誰のものとも分からぬ言葉に耳を貸し、感情を傾け。その赴くままに動き、人を巻き込んだ。人の望みではない。身勝手な暴力だ。
こやつは、それに気付いている。
それで怒っておるのか。
……いや。本当に、そうか?
「獏よ」
「あ?」
「ワシが謝るべきは、その子供か?」
「ああ」
彼はあっさりと肯定した。
なるほど、と蛇は頷く。
「その人物に謝るのはいいとしよう。言い訳はせぬ。原因がワシにあるのは間違いない。だが」
蛇は息をひとつついて、姿を変える。
瞬きひとつの間に。文机の上には、ゆったりと腰掛ける女性がそこに在った。
白いシャツに丈の長いスカート。羽織った着物に白く長い髪がさらりと音を立てる。白い肌。赤い瞳にはまつげが眠たげに影を落としている。

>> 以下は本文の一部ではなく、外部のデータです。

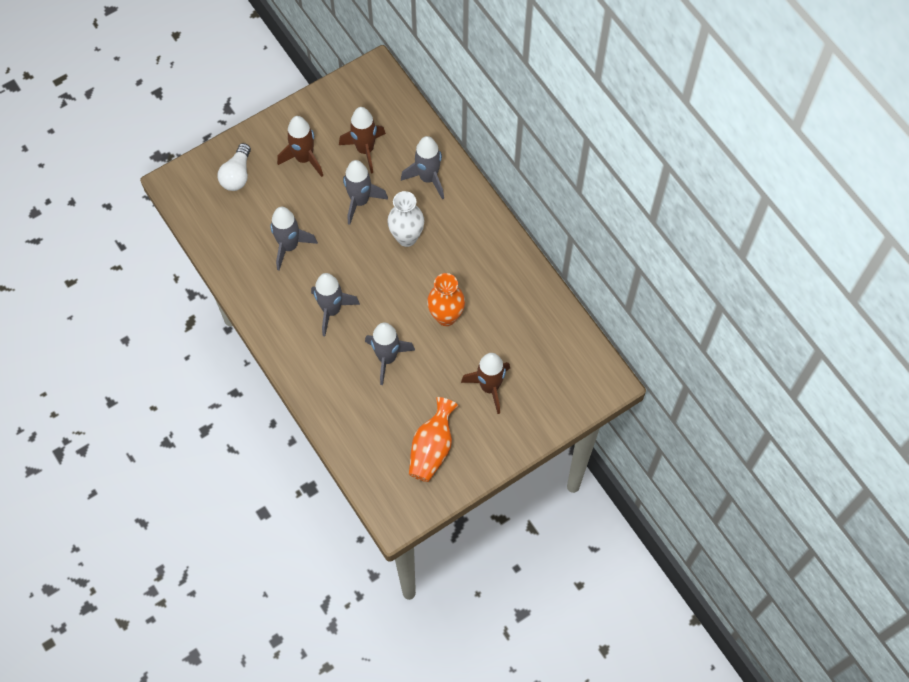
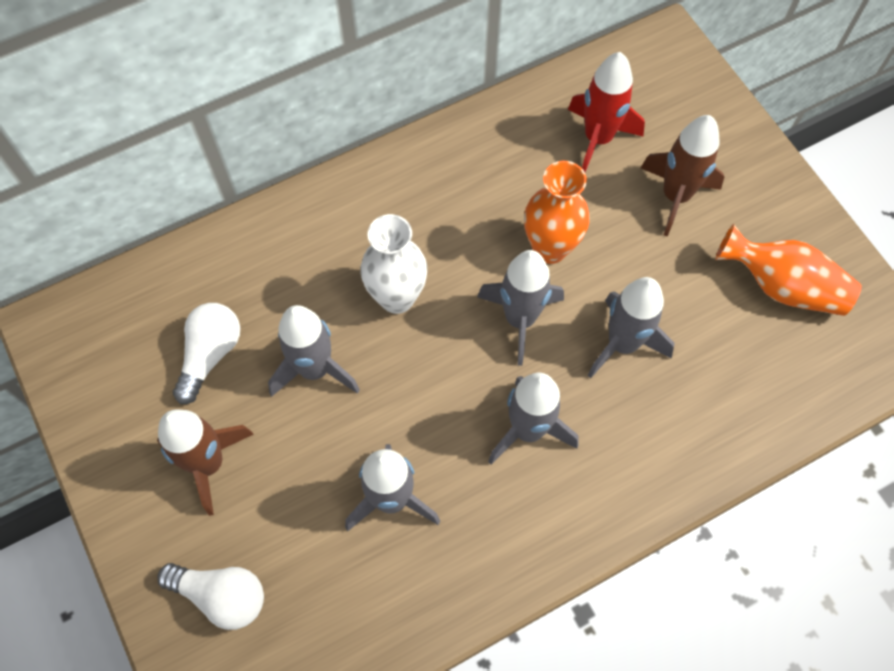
camera: 85 degrees left, 0 degrees up
(365, 150) = (210, 354): brown rocket -> white light bulb
(428, 178) = (286, 256): grey rocket -> grey rocket (520, 319)
(527, 341) = (598, 139): none -> red rocket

透き通るような赤い目が、面白くなさそうな濃い桜色の視線と交差する。
文机の上に座った彼女は身を乗り出し、その白く細い指で、獏の顎を掴んで上を向かせる。蛇の目には見えなかった瞳の色が、覗き込む赤を映す。
「のう。お主はどうしてそのように怒っておるのだ」
「別に怒ってはねえよ」
「怒っておらずとも、何かあろう?」
双でなければ、彼がここまで動く理由がない。そう言う蛇に、獏は面倒そうな顔をした。
「……あのガキの悩みは、深くて黒くて美味かったからな。それを勝手に壊された。理由くらいにはなるだろ?」
「嘘をつけ」
「は?」
すぱん、と言い切った蛇の言葉に、獏の口が曲がる。
「お主は人の悪夢を喰らう者だ。苦しみ、悲しみ、悩み、妬み、嫉み……夢と化したあらゆる負の感情を喰らう。その身体の主も、気に入っていた子供が死んだ事で悲しんだのじゃろう。きっとそれを夢に見るのじゃろう。子供も死ぬ時は苦しかったじゃろう。それにはワシも同情はしよう」
じゃが、と蛇の言葉は続く。
「お主はそれを喜ぶべきであって、怒る道理は無かろう?」
なぜ怒る。と、蛇は問う。
獏は答えない。ただ、目が不快そうに歪む。が、目をそらす事は叶わない。
「先の言葉がお主の本意だと言うのなら、ワシが謝るべき相手はお主じゃ。だと言うのに」
蛇は少し前の会話の一部を反芻する。
「謝るべきはその子供か、という問いに対して、お主は是と言った。忘れたとは言わせんぞ?」
「……」
「今一度、言うてやろう。お主は」
不快そうにゆがんだ視線に、蛇は微笑んで突きつける。